Mayor Davis said, “Bayonne played an important role in providing emergency response on September 11, 2001 and in the days that followed the attack on the World Trade Center.” He continued, “It is most appropriate that the new memorial will include a piece of steel from the World Trade Center.”  

The public is invited to attend the unveiling ceremony. Mayor Davis concluded, “We look forward to welcoming everyone to the memorial event on Wednesday, April 6.” 

BAYONNE’S SAINT JOSEPH BELLS ON ROAD TRIP

Bells on a road trip: The bells from the former St Joseph’s Catholic Church of Bayonne are shown on a truck that left the city recently to go to Cincinnati, Ohio.  That’s where the bells will be polished and prepared for their new home in the soon-to-be- constructed bell tower in Fitzpatrick Park.  That park is located on Avenue C between 26th and 27th Streets, across the street from City Hall.  The park is named after former Mayor Francis G. Fitzpatrick. Mayor Jimmy Davis’s Administration saved the bells, so that they would be preserved for future generations in their new home.  St. Joseph’s Church served Bayonne’s Slovak Catholic community.  

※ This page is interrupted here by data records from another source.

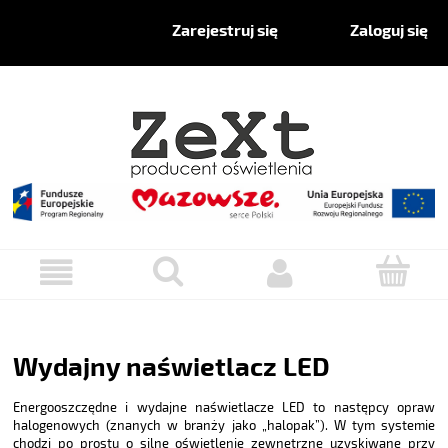
Zaloguj się
Zarejestruj się
Wydajny naświetlacz LED
Energooszczędne i wydajne naświetlacze LED to następcy opraw
halogenowych (znanych w branży jako „halopak”). W tym systemie
chodzi po prostu o silne oświetlenie zewnętrzne uzyskiwane przy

HISTORICAL ARTS EXHIBIT AND POETRY READING AT BAYONNE LIBRARY ON THURSDAY APRIL 12

The Bayonne Public Library and the Bayonne Historical Society are co-sponsoring an exhibit called “Lost Landmarks of Bayonne” in the O’Connor Gallery of the Bayonne Public Library.  The public is invited to attend an opening ceremony, which will be held on Tuesday evening, April 12, at 7:00 p.m., in the gallery on the second floor of the library.

The exhibit will consist of approximately forty paintings by Bayonne artist Andrew A. Walsh (1873-1940) and ten poems by his late sister Mary A. Walsh.  Bayonne shop owner Kathleen Hurley, another member of the same family, has kindly consented to perform the poems at the opening.

Members of the Bayonne Historical Society will act as tour guides, virtually taking people on a tour of 19th Century landmarks of the little villages that combined to form Bayonne: Bergen Point, Constable Hook, Centerville, and Salterville or Pamrapo. 

The landmark paintings and the poems were donated to the Bayonne Public Library by Mary Walsh in 1949.  The art includes pen-and-ink, charcoals, water colors, gouache, and oil paintings.  Due to the number of pieces, the paintings have seldom been exhibited all together, so this is a rare occasion to view and compare all of them.

The family of the late Marge Wilk, a Historical Society officer and community activist, will also attend the program to make an art donation to the library in honor of their matriarch.

The Landmarks exhibit will be available through the end of April to allow the scheduling of daytime group visits for anyone from school children to senior citizens.  Please contact Lee at 201-436-5978 for the dates and hours when the free guided tours will be available for the public after the opening ceremony.

The library is located at 31st Street and Avenue C.